Development News - December 2024

Bugs Found

Replication Error (with BLOBs)

GitHub Issue: 8317 Affected versions: 4.0.5, 5.0.1, 6.0 Initial

We are encountering the following error on the replica side:

ERROR: cannot update old BLOB
At segment 14297, offset 48

This error is not recoverable. There is no way to purge the transaction file which contains this error to allow for replication to continue.

Could you please answer whether any of the replicated tables contain multiple blob fields? And if so, is it possible that those multiple blob columns may share the same blob contents for some record(s) (e.g. col1 = :my_blob, col2 = :my_blob)?

Yes, there are dozens of tables and several dozens of Blobs. Although I can’t say for sure, it is certainly architecturally possible that some blob contents could be the same.

Bugs Fixed

Error: "Invalid clumplet buffer structure..." when using trusted auth

GitHub Issue: 8336 Affected versions: 4.0.5, 5.0.1, 6.0 Initial Fixed for: 4.0.6, 5.0.2, 6.0 Alpha 1

Happens when user account is a member of a lot of Windows Active Directory groups (few hundreds).

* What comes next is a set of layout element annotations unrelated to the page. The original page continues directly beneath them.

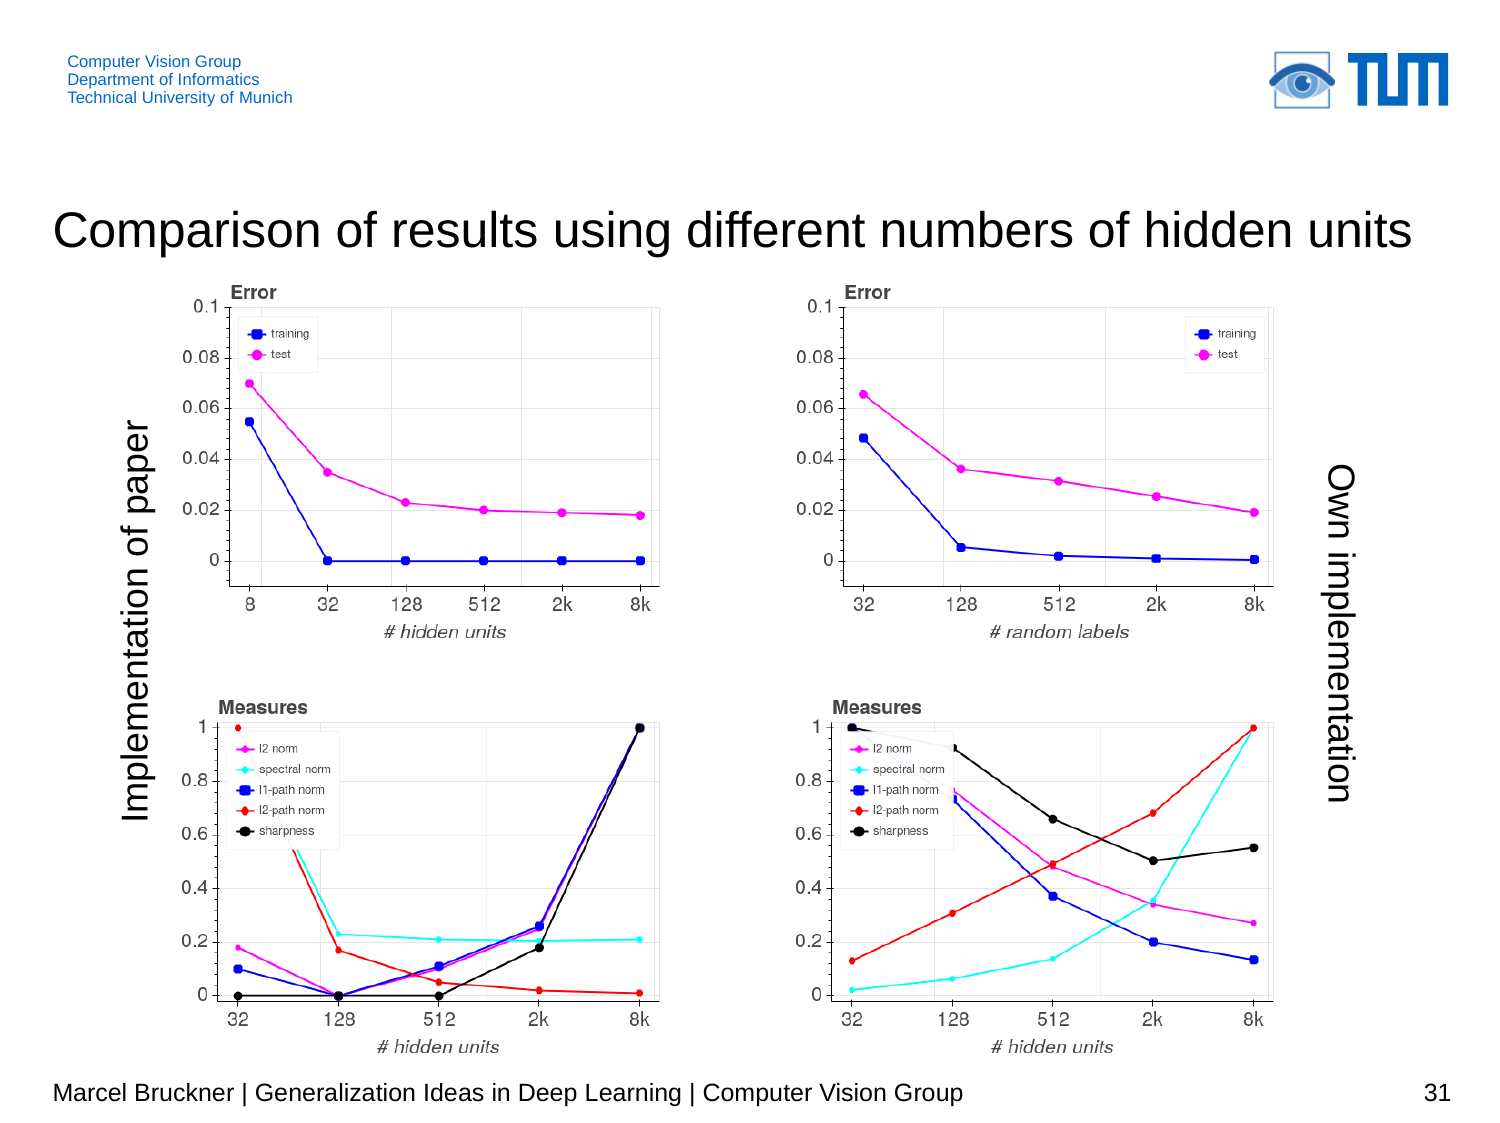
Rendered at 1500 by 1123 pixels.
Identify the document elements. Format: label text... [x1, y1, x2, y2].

title Comparison of results using different numbers of hidden units [52, 200, 1453, 261]
picture [177, 686, 686, 1061]
text_box Implementation of paper [106, 401, 166, 839]
picture [791, 686, 1300, 1061]
picture [177, 271, 686, 646]
picture [1269, 47, 1335, 113]
text_box Own implementation [1311, 448, 1371, 886]
picture [791, 271, 1300, 646]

Cleanup batches if they were not released explicity before disconnection

Pull Request: 8341 Affected versions: 4.0, 5.0, 6.0 Initial Fixed for: 5.0.2, 6.0 Alpha 1

This avoids a resource leak (it's mostly about TempSpace). Easy to reproduce - just open a batch, push a significant number of records through the batch and disconnect. You'll get an assertion fb_assert(m_tempCacheUsage == 0); inside ~GlobalObjectHolder() and may also notice temporary files still existing.

MacOS ARM version requires Rosetta

GitHub Issue: 8334 Affected versions: 5.0.1, 6.0 Initial Fixed for: 5.0.2, 6.0 Alpha 1

Make asynchronous replica re-initialization reliable

Pull Request: 8324 Affected versions: 4.0, 5.0, 6.0 Initial Fixed for: 4.0.6, 5.0.2, 6.0 Alpha 1

Currently when a physical backup is performed, journal segment is switched from N to N+1 at the backup start so that backup file is ensured to contain only data up to sequence N (including it). However, some long-running writeable transaction could already have some its changes stored in segments <= N while a commit event will be stored in some later segment. After re-initialization at the replica side, we continue with segment N+1 and (a) have older changes lost and (b) error "Transaction X is not found" usually happens. It means that the replica is inconsistent and must be re-initialized again. But if the primary is under high load, this may happen over and over.

The solution is to not delete segments <= N immediately, but instead scan them to find the active transactions at the end of N, calculate the new replication OAT, delete everything < OAT and replay the journal (active transactions only) starting with OAT, then proceed normally with N+1 and beyond.

Missed records in replicated database

GitHub Issue: 8350 Affected versions: 4.0, 5.0.1, 6.0 Initial Fixed for: 4.0.6, 5.0.2, 6.0 Alpha 1

Issue was reported by user privately. After investigation it was found that master database contains records with zero blob_id and null flag not set.

It is not clear how to create such records. Though, gbak and few other places in code handle such condition, therefore it looks like known state.

Current issue is that such records is not replicated, i.e. it is not written into replication log by master and thus its missed in replica.

New features/improvements

Report unique usernames for isc_info_user_names

GitHub Issue: 8353 apply to: 4.0.6, 5.0.2, 6.0 Alpha 1

For administrators, isc_info_user_names reports the usernames of each connection. If multiple connections have the same username, then that name is repeated. Instead, it should report the unique usernames; this will reduce the amount of information transferred, reducing the chance of truncation.

Making this change should not break the API, as it makes no promises beyond reporting the usernames, though it might be good to ensure the username of the current connection remains the first as it is currently.